:: Task instructions ::
Answer these about the column on IMAGEHLP.DLL and debug information below:
(a) In which month and year did the column that created the MSJExceptionHandler class appear?
(b) With which version of Windows NT did IMAGEHLP.DLL become an integral part of the operating system?
(c) Which two examples of a type does the column give when describing type information?

:: Extract to read ::

╔══

|Copyright © Microsoft Corporation. This document is an archived reproduction of a version originally published by Microsoft. It may have slight formatting modifications for consistency and to improve readability.|
Matt Pietrek is the author of Windows 95 System Programming Secrets (IDG Books, 1995). He works at NuMega Technologies Inc., and can be reached at email@example.com.|
In last month's column, (April 1997)
I created an
MSJExceptionHandler class for generating report
files when an unhandled exception occurs. At the end of the column, I
described basic stack walking on the Intel CPU. However, the code
addresses that you'd see from my stack-walking code are logical
addresses. That is, they'd have the name of the EXE or DLL that
encompasses the address, along with the section and offset within the
section. While these addresses are what you'd see in a MAP file, most
people would rather see symbolic function names in their stack traces.
In addition, my stack-walking code didn't help you if the program's code
wasn't generated with stack frames.|
This month, I'll show you how to remedy both of these problems by using IMAGEHLP.DLL. Until Windows NT® 4.0 arrived, IMAGEHLP.DLL lurked in the backwaters of the Win32® SDK. In Windows NT 4.0, it became an integral part of the operating system, and is a redistributable component for Windows® 95 users. IMAGEHLP.DLL has many useful functions that provide services such as executable file modification, symbol table access, and security certificate manipulation. I'll use just a few of the functions here, but you'll find that quite a lot can be accomplished with this DLL.
A few of the functions that I'll describe use debug information of one sort or another. I get a fair amount of inquiries on the various types of debug information, since not much has been written about this topic. For this reason, I'm going to spend a little bit of time describing the various types of information before extending my MSJExceptionHandler class to use symbolic debug information. As a side note, the terms "symbol table" and "debug information" are often used interchangeably; a distinction could be made, but I won't split hairs.
Types of Debug Information
The most well-known form of debug information you'll see in Win32 executables is the information that debuggers work with directly. For example, this form of debug information lets the debugger convert between an address and the name of the function or variable that it corresponds to. Likewise, it lets the debugger translate between program addresses and the source file and line number that generated the code. This debug information even lets a debugger know about the parameters and local variables a function uses, and where they can be found on the stack. In addition, this format includes type information, which describes the size and type (for example, void *, or BOOL) of variables and functions.

╚══

:: Input data ::
╔══

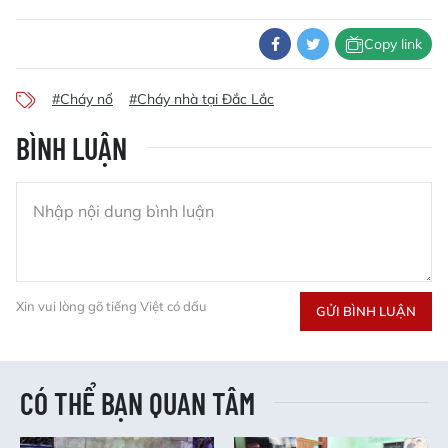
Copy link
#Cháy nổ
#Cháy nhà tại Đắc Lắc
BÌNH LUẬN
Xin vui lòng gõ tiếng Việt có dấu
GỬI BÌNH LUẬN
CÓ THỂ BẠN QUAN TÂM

╚══

:: Result of this task ::
(a) April 1997
(b) Windows NT 4.0
(c) void * and BOOL